Task objective:
What is needed is an exact copy of every entry.

Supplied records:

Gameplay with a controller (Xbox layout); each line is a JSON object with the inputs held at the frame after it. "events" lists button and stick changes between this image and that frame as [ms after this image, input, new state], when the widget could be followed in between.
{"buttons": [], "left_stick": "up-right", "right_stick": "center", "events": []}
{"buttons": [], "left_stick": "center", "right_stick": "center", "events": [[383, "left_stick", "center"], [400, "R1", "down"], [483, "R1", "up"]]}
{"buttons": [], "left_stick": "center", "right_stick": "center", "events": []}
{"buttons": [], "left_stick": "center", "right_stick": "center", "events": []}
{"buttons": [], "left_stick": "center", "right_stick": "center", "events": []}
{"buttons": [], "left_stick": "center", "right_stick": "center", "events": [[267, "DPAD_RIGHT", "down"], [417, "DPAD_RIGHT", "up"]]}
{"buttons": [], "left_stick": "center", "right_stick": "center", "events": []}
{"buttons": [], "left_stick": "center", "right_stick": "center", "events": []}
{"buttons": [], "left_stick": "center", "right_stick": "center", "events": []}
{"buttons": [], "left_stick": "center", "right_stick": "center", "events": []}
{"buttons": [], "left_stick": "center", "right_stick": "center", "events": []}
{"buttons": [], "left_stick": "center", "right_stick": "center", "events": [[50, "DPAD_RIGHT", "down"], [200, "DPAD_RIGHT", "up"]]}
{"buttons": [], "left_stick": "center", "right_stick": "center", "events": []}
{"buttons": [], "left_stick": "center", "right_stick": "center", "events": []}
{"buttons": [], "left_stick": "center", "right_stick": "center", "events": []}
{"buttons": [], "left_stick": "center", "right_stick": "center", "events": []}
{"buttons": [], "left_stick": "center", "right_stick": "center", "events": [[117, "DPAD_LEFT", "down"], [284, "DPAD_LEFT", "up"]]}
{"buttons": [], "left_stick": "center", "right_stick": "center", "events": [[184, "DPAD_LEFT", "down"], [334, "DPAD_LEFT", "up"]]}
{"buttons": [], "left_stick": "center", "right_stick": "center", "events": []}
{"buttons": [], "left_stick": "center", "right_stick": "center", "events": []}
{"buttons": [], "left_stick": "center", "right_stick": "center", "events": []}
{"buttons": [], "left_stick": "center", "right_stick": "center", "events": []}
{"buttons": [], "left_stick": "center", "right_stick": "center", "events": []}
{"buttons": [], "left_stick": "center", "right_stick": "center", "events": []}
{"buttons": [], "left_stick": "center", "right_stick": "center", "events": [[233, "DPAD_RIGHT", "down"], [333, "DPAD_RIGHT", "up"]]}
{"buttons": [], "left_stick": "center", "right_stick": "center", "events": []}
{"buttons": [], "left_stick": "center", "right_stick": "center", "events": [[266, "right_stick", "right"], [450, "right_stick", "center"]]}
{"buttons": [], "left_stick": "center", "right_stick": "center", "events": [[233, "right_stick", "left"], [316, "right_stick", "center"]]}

Response:
Gameplay with a controller (Xbox layout); each line is a JSON object with the inputs held at the frame after it. "events" lists button and stick changes between this image and that frame as [ms after this image, input, new state], when the widget could be followed in between.
{"buttons": [], "left_stick": "up-right", "right_stick": "center", "events": []}
{"buttons": [], "left_stick": "center", "right_stick": "center", "events": [[383, "left_stick", "center"], [400, "R1", "down"], [483, "R1", "up"]]}
{"buttons": [], "left_stick": "center", "right_stick": "center", "events": []}
{"buttons": [], "left_stick": "center", "right_stick": "center", "events": []}
{"buttons": [], "left_stick": "center", "right_stick": "center", "events": []}
{"buttons": [], "left_stick": "center", "right_stick": "center", "events": [[267, "DPAD_RIGHT", "down"], [417, "DPAD_RIGHT", "up"]]}
{"buttons": [], "left_stick": "center", "right_stick": "center", "events": []}
{"buttons": [], "left_stick": "center", "right_stick": "center", "events": []}
{"buttons": [], "left_stick": "center", "right_stick": "center", "events": []}
{"buttons": [], "left_stick": "center", "right_stick": "center", "events": []}
{"buttons": [], "left_stick": "center", "right_stick": "center", "events": []}
{"buttons": [], "left_stick": "center", "right_stick": "center", "events": [[50, "DPAD_RIGHT", "down"], [200, "DPAD_RIGHT", "up"]]}
{"buttons": [], "left_stick": "center", "right_stick": "center", "events": []}
{"buttons": [], "left_stick": "center", "right_stick": "center", "events": []}
{"buttons": [], "left_stick": "center", "right_stick": "center", "events": []}
{"buttons": [], "left_stick": "center", "right_stick": "center", "events": []}
{"buttons": [], "left_stick": "center", "right_stick": "center", "events": [[117, "DPAD_LEFT", "down"], [284, "DPAD_LEFT", "up"]]}
{"buttons": [], "left_stick": "center", "right_stick": "center", "events": [[184, "DPAD_LEFT", "down"], [334, "DPAD_LEFT", "up"]]}
{"buttons": [], "left_stick": "center", "right_stick": "center", "events": []}
{"buttons": [], "left_stick": "center", "right_stick": "center", "events": []}
{"buttons": [], "left_stick": "center", "right_stick": "center", "events": []}
{"buttons": [], "left_stick": "center", "right_stick": "center", "events": []}
{"buttons": [], "left_stick": "center", "right_stick": "center", "events": []}
{"buttons": [], "left_stick": "center", "right_stick": "center", "events": []}
{"buttons": [], "left_stick": "center", "right_stick": "center", "events": [[233, "DPAD_RIGHT", "down"], [333, "DPAD_RIGHT", "up"]]}
{"buttons": [], "left_stick": "center", "right_stick": "center", "events": []}
{"buttons": [], "left_stick": "center", "right_stick": "center", "events": [[266, "right_stick", "right"], [450, "right_stick", "center"]]}
{"buttons": [], "left_stick": "center", "right_stick": "center", "events": [[233, "right_stick", "left"], [316, "right_stick", "center"]]}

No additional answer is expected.